A copy is needed of each line in the records that has the word "Zellstoffindustrie".

Stored data entries
========
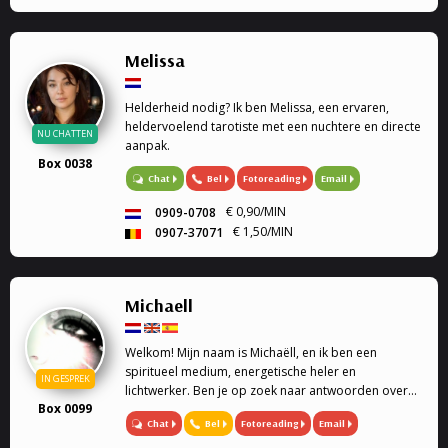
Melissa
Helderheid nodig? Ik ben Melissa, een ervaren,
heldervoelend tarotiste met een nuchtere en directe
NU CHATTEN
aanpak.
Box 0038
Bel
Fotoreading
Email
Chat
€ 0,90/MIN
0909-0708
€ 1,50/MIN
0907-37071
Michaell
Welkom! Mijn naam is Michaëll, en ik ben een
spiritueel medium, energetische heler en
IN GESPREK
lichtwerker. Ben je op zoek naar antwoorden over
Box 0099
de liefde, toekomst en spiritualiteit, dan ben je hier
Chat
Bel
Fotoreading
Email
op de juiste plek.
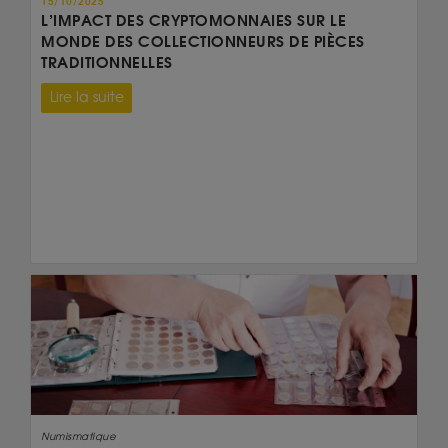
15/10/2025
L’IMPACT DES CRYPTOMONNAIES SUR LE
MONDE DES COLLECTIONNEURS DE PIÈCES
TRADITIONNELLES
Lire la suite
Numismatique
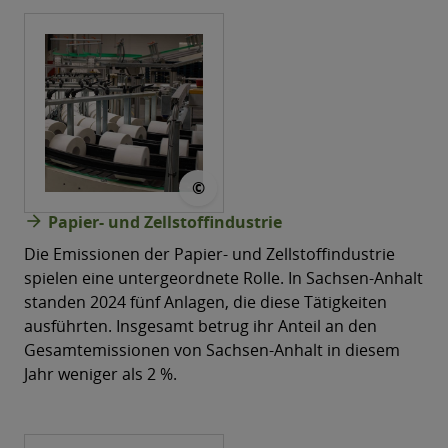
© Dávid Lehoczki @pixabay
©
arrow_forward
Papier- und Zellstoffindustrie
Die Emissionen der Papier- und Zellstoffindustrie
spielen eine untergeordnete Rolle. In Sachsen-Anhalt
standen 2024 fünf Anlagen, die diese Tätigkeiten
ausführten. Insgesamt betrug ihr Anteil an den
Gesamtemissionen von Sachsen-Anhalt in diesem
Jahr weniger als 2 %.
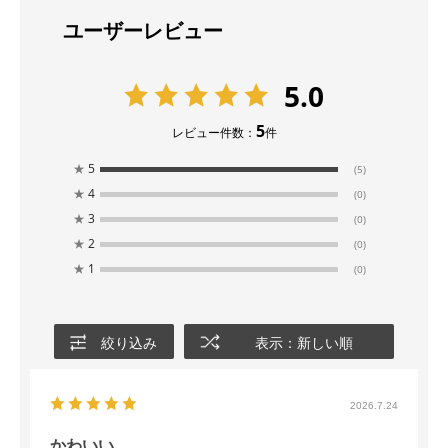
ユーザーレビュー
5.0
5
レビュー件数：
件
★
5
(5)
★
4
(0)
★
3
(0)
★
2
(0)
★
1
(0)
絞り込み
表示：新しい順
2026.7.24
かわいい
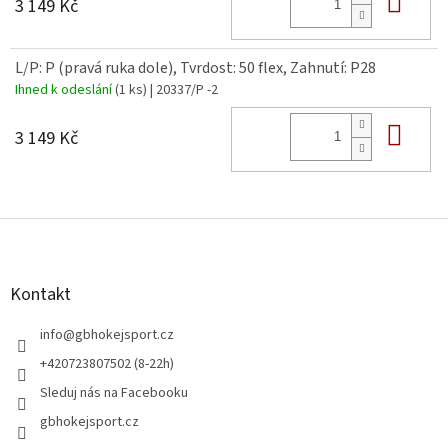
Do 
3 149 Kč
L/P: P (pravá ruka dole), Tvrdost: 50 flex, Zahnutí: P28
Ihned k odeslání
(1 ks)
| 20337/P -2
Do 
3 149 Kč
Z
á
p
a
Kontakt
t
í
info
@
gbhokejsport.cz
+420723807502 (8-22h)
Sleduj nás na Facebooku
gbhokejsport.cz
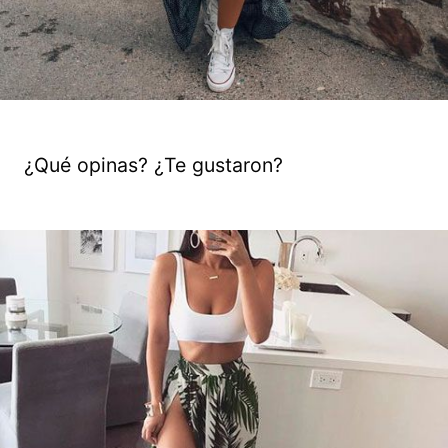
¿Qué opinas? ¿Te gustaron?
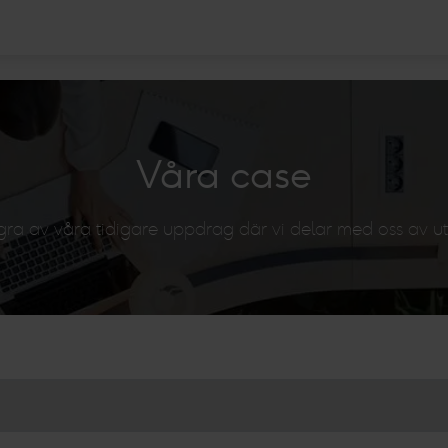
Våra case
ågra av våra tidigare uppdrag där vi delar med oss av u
========
#### REPLY TO THE EXERCISE:
Papier- und Zellstoffindustrie
Die Emissionen der Papier- und Zellstoffindustrie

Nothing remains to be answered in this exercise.